= 提供材料 =

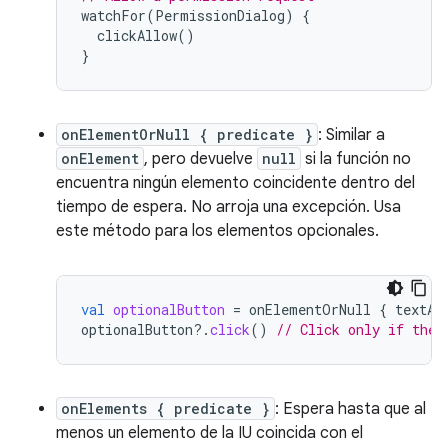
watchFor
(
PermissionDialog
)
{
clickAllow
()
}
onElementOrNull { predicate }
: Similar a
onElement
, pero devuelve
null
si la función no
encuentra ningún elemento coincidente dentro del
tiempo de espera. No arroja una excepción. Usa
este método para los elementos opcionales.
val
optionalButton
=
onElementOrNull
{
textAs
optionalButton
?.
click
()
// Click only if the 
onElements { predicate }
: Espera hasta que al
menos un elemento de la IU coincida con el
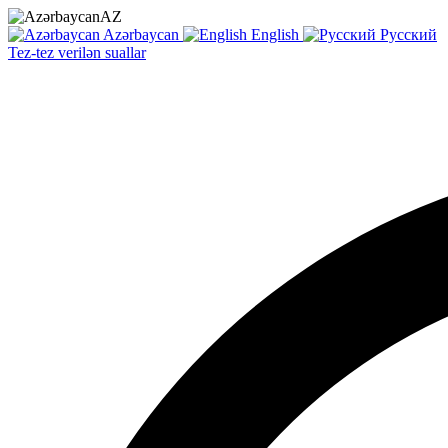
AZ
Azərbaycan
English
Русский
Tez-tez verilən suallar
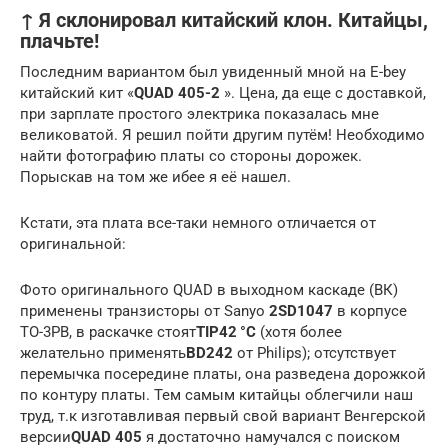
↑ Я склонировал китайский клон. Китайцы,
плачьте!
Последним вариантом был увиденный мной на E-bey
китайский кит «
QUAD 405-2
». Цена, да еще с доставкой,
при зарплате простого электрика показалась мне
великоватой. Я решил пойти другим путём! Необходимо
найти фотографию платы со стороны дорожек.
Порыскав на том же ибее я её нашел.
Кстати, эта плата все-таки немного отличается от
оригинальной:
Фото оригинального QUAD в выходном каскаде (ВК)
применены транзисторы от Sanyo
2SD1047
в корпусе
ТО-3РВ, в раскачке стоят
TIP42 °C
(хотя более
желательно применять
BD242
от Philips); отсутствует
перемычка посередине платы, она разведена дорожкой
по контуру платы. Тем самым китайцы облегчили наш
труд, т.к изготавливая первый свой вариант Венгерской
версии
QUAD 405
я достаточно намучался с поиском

---

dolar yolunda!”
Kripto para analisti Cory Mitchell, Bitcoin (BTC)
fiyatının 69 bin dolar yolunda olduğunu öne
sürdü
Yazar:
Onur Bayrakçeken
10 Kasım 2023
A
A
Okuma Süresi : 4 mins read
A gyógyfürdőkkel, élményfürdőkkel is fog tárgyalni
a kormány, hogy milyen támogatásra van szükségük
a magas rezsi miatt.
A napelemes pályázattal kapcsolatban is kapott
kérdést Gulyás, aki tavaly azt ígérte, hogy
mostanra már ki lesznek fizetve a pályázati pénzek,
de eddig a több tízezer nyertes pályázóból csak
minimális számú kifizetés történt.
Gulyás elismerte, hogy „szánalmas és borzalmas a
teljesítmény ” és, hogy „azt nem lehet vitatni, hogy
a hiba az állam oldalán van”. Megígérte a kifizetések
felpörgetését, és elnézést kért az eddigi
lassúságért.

= 任务说明 =
把上面所有含有字符串“predicate”的行逐一摘出来，注意区分大小写。

= 你的回答 =
onElementOrNull { predicate }
onElements { predicate }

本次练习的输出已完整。